Monday, August 23, 2021

'An Episode of Sparrows' by Rumer Godden



A much-loved English novel reminiscent of The Secret Garden

Someone has dug up the private garden in the square and taken buckets of dirt, and Miss Angela Chesney of the Garden Committee is sure that a gang of boys from run-down Catford Street must be to blame. But Angela's sister Olivia isn't so sure. Olivia wonders why the neighborhood children—the “sparrows” she sometimes watches from the window of her house —have to be locked out of the garden. Don't they have a right to enjoy the place, too? But neither Angela nor Olivia has any idea what sent the neighborhood waif Lovejoy Mason and her few friends in search of “good, garden earth.” Still less do they imagine where their investigation of the incident will lead them—to a struggling restaurant, a bombed-out church, and at the heart of it all, a hidden garden.

MY THOUGHTS: 

Rumer Godden is an author who always gives us more to ponder under the surface than is evident in her often simple stories. If we're willing to dig, there'll always be something mystical, or some spiritual application or observation.

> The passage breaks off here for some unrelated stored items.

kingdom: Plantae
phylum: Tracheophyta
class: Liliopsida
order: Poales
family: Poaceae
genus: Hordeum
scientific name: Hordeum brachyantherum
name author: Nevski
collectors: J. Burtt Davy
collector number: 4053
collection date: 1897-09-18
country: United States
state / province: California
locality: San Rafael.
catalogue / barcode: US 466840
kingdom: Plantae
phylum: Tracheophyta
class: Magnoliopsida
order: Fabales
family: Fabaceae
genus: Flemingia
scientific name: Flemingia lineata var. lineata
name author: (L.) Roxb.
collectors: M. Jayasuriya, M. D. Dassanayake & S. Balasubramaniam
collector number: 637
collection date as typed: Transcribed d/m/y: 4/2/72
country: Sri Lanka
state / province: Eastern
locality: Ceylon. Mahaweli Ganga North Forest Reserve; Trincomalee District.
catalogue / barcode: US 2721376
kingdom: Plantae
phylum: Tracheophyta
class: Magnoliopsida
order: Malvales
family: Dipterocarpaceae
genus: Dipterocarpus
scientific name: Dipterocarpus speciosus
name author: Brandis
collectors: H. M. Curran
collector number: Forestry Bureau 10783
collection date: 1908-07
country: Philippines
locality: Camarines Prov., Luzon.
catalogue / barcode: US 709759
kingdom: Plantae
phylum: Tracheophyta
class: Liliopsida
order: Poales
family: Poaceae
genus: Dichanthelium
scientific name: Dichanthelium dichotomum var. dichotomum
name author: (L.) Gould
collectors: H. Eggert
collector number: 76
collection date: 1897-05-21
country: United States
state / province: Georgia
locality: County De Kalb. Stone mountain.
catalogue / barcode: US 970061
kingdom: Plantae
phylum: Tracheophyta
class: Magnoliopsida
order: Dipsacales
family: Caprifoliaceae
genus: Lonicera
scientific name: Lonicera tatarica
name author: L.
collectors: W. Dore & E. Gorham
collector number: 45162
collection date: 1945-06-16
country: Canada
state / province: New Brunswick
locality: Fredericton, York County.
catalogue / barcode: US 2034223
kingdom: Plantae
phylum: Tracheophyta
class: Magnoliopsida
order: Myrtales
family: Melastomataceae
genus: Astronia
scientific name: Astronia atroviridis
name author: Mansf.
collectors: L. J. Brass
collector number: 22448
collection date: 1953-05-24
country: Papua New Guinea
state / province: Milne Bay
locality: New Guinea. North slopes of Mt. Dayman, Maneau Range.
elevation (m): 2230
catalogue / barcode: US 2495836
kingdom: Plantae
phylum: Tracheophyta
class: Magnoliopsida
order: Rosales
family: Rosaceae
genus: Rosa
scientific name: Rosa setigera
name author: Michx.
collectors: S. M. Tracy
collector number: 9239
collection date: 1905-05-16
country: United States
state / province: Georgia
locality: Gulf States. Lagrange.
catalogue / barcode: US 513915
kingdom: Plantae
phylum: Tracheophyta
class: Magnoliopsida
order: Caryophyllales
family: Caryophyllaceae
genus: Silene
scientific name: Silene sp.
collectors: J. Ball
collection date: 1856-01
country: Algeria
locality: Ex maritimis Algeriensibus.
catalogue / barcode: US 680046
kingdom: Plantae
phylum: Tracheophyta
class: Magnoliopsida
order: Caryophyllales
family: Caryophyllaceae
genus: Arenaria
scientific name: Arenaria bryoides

This one begins in the early 1950s, soon enough after the war that there is still plenty of evident street damage, including demolished buildings. The setting is Catford Street, an area of London which is one step up from a slum. It's full of desperate people struggling to make ends meet and barely succeeding. 

The 'sparrows' of the title are not actual birds but children aged between 5 and 15. This age demographic are neglected, semi-waifs, generally as unheeded as the little grey birds, and left mostly to their own devices to pop up again as young adults expected to do a hard day's work. They're only noticed when they intrude on adults' attention by making nuisances of themselves, in which case they're treated like pests.

The main character is a thorny and shameless little street thief named Lovejoy Mason, who's been dumped by her mother on the family they were boarding with. Lovejoy pilfers a packet of what turns out to be flower seeds. Disgruntled at first, she decides to poke them in some earth to see what will happen. Thus begins Lovejoy's unexpected passion for horticulture and her decision to plant surreptitious flower gardens in old bomb sites left by the war. She's fascinated by what seems to her the miraculous alchemy of the earth. But finding more seeds and more suitable plots is her greatest challenge, and she'll even stoop to stealing money from a church!  

The story becomes quite a micro-war of its own, as Lovejoy gains and loses ground. Some boy gangs have their eye on the same plots of ground for hang-outs, and she finds an unexpected ally in Tip Malone, a 13-year-old gang leader whose softer side is unexpectedly stirred by her plight. Their friendship is super cute, as Lovejoy assumes more and more from Tip, making us wonder how far she can stretch his good nature until it snaps. 

Lovejoy's reluctant guardians provide a great secondary plot, as the proud Mr Vincent Combie (whose real name is George) is a chef who establishes his pride and joy, a classy restaurant, slap bang in the middle of Catford Street, where he lives. He struggles to accept the fact that his ideal clientele probably won't go near such a forlorn district. In this way, Vincent's restaurant is perhaps a grown-up equivalent of Lovejoy's flower garden. The question is how far can such dreamers make any headway in their grim reality? 

One of my highlights is Miss Olivia Chesney, a middle-aged nonentity who knows how to sympathise with the plights of underdogs. She realises there's a fine line between total blarney and a kind of faith in what they hope and believe is going to happen. 

The other highlight is the prickling of Lovejoy's hardened conscience, especially when she sets out to rob the local Catholic Church and develops a fascination with a Madonna and Child statue. Godden puts it this way. 'The statue seemed to find something in Lovejoy that matched it.' This is so often the case with the arts; including books, music and visual art of all types that touch our hearts. Readers, viewers and listeners each bring something of their own to click into place with what their creators intended. Or else they have that germ activated by whatever they read, perceive or hear. 

Just as Lovejoy experiences this phenomenon with the statue, perhaps a similar thing occurred in my spirit prompted by this book itself along with many others. I trust it will be the same for many other readers too.